YOUR INSTRUCTIONS
In the records below, take the line containing "ากร และบุคคลภายนอก" and every line following it, and write them out exactly.

DATA FOR THIS TASK
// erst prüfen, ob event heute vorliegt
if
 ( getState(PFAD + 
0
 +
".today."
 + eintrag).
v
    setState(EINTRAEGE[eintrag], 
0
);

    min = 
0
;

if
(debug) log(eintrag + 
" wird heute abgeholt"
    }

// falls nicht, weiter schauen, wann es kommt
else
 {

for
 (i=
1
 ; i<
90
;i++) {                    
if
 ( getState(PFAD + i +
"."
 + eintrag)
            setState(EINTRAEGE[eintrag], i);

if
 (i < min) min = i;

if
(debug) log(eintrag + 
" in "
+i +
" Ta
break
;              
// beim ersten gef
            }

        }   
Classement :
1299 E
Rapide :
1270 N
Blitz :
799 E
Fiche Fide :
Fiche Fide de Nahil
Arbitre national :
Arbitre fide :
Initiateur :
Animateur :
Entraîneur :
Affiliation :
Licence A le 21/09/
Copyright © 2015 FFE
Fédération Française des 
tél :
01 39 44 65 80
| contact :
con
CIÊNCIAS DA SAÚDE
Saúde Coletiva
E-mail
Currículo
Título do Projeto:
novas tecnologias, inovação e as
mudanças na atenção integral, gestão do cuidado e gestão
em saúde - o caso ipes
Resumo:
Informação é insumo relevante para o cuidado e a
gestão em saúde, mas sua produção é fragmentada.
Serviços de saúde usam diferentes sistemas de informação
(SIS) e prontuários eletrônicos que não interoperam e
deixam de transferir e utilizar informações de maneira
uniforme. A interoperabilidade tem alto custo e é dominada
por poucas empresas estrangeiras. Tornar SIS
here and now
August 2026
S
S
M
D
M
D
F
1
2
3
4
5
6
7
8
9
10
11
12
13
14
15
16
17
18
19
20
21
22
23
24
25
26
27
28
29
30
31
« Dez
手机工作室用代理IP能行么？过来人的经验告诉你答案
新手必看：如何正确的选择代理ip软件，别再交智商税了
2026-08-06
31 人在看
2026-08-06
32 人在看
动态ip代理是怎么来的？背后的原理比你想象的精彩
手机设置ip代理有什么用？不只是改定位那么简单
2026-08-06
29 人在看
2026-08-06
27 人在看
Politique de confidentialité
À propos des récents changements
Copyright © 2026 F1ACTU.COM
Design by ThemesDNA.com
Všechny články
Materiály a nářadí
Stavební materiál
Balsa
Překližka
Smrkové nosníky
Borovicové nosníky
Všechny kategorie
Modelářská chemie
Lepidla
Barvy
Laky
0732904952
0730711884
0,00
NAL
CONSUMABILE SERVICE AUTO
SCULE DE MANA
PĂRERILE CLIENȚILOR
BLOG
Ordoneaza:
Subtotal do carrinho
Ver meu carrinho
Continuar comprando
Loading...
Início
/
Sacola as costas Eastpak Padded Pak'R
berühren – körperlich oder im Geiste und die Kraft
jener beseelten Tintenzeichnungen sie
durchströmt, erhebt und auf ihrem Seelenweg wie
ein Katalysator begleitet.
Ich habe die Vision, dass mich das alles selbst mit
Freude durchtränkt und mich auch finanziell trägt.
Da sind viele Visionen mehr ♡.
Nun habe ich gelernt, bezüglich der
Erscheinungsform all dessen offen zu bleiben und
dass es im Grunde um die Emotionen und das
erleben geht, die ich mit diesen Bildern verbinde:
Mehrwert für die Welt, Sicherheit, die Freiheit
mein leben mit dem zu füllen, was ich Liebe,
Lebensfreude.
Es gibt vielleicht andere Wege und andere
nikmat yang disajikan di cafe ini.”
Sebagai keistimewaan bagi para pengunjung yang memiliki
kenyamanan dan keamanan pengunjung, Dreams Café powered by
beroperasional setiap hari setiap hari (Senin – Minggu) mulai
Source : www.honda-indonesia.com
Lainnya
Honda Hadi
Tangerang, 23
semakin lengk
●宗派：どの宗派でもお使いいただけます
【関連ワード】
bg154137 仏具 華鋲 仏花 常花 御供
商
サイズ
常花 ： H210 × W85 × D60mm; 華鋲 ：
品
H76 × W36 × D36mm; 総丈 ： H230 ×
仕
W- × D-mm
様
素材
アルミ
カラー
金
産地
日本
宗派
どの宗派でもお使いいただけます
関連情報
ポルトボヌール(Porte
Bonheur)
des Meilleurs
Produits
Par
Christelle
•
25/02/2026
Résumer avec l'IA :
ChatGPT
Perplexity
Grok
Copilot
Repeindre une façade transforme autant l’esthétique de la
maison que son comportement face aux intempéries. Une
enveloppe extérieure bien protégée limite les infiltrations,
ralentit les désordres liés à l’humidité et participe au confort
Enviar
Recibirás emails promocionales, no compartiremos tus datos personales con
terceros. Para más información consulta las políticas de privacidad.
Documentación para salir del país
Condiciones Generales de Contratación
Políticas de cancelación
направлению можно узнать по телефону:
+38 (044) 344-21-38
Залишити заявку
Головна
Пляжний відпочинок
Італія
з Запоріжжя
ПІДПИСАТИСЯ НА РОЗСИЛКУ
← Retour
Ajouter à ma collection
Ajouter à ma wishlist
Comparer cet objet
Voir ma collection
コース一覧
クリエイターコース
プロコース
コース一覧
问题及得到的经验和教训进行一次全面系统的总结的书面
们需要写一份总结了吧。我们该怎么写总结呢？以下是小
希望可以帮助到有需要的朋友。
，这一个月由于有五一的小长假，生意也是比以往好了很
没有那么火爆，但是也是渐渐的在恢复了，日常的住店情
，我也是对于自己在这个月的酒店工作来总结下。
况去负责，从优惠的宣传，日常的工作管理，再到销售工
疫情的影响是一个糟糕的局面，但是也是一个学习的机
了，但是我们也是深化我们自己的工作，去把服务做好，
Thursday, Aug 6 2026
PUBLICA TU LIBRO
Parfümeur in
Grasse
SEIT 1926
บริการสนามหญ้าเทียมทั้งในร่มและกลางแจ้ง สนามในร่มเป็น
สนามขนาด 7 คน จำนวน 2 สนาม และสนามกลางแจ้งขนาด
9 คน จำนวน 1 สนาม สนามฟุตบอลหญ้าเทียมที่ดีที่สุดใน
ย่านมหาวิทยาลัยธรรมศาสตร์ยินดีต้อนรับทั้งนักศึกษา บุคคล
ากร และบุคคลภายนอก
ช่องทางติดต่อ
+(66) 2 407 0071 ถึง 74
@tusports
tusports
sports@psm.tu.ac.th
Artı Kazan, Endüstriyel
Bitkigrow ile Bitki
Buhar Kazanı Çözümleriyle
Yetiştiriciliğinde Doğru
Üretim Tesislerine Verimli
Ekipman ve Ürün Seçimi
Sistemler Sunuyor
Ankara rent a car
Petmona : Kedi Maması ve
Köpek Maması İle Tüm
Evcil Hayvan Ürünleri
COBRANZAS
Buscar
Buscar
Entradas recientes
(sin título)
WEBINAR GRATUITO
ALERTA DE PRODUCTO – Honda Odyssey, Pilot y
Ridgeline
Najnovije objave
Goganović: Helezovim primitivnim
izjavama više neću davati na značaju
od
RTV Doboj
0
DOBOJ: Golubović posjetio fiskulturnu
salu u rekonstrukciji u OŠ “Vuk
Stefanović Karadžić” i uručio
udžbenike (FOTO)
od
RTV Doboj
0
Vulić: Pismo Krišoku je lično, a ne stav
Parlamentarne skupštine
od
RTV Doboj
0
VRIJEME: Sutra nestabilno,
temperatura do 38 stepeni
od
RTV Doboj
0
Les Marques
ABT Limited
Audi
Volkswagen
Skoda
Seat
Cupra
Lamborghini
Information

OUTPUT OF THE TASK
ากร และบุคคลภายนอก
ช่องทางติดต่อ
+(66) 2 407 0071 ถึง 74
@tusports
tusports
sports@psm.tu.ac.th
Artı Kazan, Endüstriyel
Bitkigrow ile Bitki
Buhar Kazanı Çözümleriyle
Yetiştiriciliğinde Doğru
Üretim Tesislerine Verimli
Ekipman ve Ürün Seçimi
Sistemler Sunuyor
Ankara rent a car
Petmona : Kedi Maması ve
Köpek Maması İle Tüm
Evcil Hayvan Ürünleri
COBRANZAS
Buscar
Buscar
Entradas recientes
(sin título)
WEBINAR GRATUITO
ALERTA DE PRODUCTO – Honda Odyssey, Pilot y
Ridgeline
Najnovije objave
Goganović: Helezovim primitivnim
izjavama više neću davati na značaju
od
RTV Doboj
0
DOBOJ: Golubović posjetio fiskulturnu
salu u rekonstrukciji u OŠ “Vuk
Stefanović Karadžić” i uručio
udžbenike (FOTO)
od
RTV Doboj
0
Vulić: Pismo Krišoku je lično, a ne stav
Parlamentarne skupštine
od
RTV Doboj
0
VRIJEME: Sutra nestabilno,
temperatura do 38 stepeni
od
RTV Doboj
0
Les Marques
ABT Limited
Audi
Volkswagen
Skoda
Seat
Cupra
Lamborghini
Information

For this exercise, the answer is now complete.